Abstract:Recent years have seen growing interest in 3D human faces modelling due to its wide applications in digital human, character generation and animation. Existing approaches overwhelmingly emphasized on modeling the exterior shapes, textures and skin properties of faces, ignoring the inherent correlation between inner skeletal structures and appearance. In this paper, we present SCULPTOR, 3D face creations with Skeleton Consistency Using a Learned Parametric facial generaTOR, aiming to facilitate easy creation of both anatomically correct and visually convincing face models via a hybrid parametric-physical representation. At the core of SCULPTOR is LUCY, the first large-scale shape-skeleton face dataset in collaboration with plastic surgeons.
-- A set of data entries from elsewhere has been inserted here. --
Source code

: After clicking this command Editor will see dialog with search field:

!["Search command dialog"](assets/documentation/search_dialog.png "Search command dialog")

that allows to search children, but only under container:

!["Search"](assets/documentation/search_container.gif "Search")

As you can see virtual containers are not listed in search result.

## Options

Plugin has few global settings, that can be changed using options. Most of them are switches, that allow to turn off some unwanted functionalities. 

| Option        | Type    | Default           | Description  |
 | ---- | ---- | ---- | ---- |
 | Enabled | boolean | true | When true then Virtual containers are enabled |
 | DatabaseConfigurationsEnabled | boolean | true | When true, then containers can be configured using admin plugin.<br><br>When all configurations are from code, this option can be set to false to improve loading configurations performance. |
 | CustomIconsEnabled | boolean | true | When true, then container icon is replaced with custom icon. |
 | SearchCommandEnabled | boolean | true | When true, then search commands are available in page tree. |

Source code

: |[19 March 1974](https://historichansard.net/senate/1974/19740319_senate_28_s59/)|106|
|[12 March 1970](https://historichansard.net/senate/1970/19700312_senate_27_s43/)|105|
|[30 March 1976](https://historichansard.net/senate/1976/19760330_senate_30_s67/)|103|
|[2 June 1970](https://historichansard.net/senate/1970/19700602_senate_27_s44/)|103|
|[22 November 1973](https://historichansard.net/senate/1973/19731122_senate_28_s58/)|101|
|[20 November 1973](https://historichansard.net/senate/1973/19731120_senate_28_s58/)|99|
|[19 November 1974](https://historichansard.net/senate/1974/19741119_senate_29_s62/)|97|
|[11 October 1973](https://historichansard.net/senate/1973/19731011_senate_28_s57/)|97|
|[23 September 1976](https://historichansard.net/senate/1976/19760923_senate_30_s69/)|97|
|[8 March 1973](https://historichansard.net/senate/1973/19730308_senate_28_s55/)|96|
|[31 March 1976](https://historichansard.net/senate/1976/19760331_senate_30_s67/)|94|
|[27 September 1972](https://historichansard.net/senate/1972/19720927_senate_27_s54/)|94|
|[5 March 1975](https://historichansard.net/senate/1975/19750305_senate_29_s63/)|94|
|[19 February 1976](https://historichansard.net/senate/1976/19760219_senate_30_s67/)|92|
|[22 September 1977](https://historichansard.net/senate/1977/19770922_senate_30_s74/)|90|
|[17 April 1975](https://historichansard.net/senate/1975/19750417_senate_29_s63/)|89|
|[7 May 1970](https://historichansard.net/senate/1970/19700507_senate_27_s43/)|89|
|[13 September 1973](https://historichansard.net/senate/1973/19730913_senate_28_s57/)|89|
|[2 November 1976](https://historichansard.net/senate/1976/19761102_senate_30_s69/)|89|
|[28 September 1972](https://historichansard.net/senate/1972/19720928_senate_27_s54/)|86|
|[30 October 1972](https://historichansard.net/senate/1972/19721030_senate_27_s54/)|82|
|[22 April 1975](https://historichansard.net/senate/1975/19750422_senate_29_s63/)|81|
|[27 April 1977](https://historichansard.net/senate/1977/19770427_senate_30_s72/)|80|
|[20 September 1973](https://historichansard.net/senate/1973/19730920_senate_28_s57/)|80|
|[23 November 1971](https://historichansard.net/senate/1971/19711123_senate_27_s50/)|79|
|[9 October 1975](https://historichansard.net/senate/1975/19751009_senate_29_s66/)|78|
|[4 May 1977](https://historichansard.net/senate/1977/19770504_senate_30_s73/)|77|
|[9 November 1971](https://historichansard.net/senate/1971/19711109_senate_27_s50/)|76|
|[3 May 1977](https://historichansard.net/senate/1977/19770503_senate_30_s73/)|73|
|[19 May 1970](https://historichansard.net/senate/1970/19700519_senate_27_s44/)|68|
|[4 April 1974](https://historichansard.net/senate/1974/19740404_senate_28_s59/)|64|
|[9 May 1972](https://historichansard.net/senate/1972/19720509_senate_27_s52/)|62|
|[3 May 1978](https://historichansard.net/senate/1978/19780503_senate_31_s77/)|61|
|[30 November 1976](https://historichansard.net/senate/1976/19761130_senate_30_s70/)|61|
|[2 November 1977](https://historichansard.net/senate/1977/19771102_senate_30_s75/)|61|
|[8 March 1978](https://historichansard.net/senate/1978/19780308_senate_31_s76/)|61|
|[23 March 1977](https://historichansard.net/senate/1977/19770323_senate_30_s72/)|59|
Named after the fossils of one of the oldest known human ancestors, our LUCY dataset contains high-quality Computed Tomography (CT) scans of the complete human head before and after orthognathic surgeries, critical for evaluating surgery results. LUCY consists of 144 scans of 72 subjects (31 male and 41 female) where each subject has two CT scans taken pre- and post-orthognathic operations. Based on our LUCY dataset, we learn a novel skeleton consistent parametric facial generator, SCULPTOR, which can create the unique and nuanced facial features that help define a character and at the same time maintain physiological soundness. Our SCULPTOR jointly models the skull, face geometry and face appearance under a unified data-driven framework, by separating the depiction of a 3D face into shape blend shape, pose blend shape and facial expression blend shape. SCULPTOR preserves both anatomic correctness and visual realism in facial generation tasks compared with existing methods. Finally, we showcase the robustness and effectiveness of SCULPTOR in various fancy applications unseen before.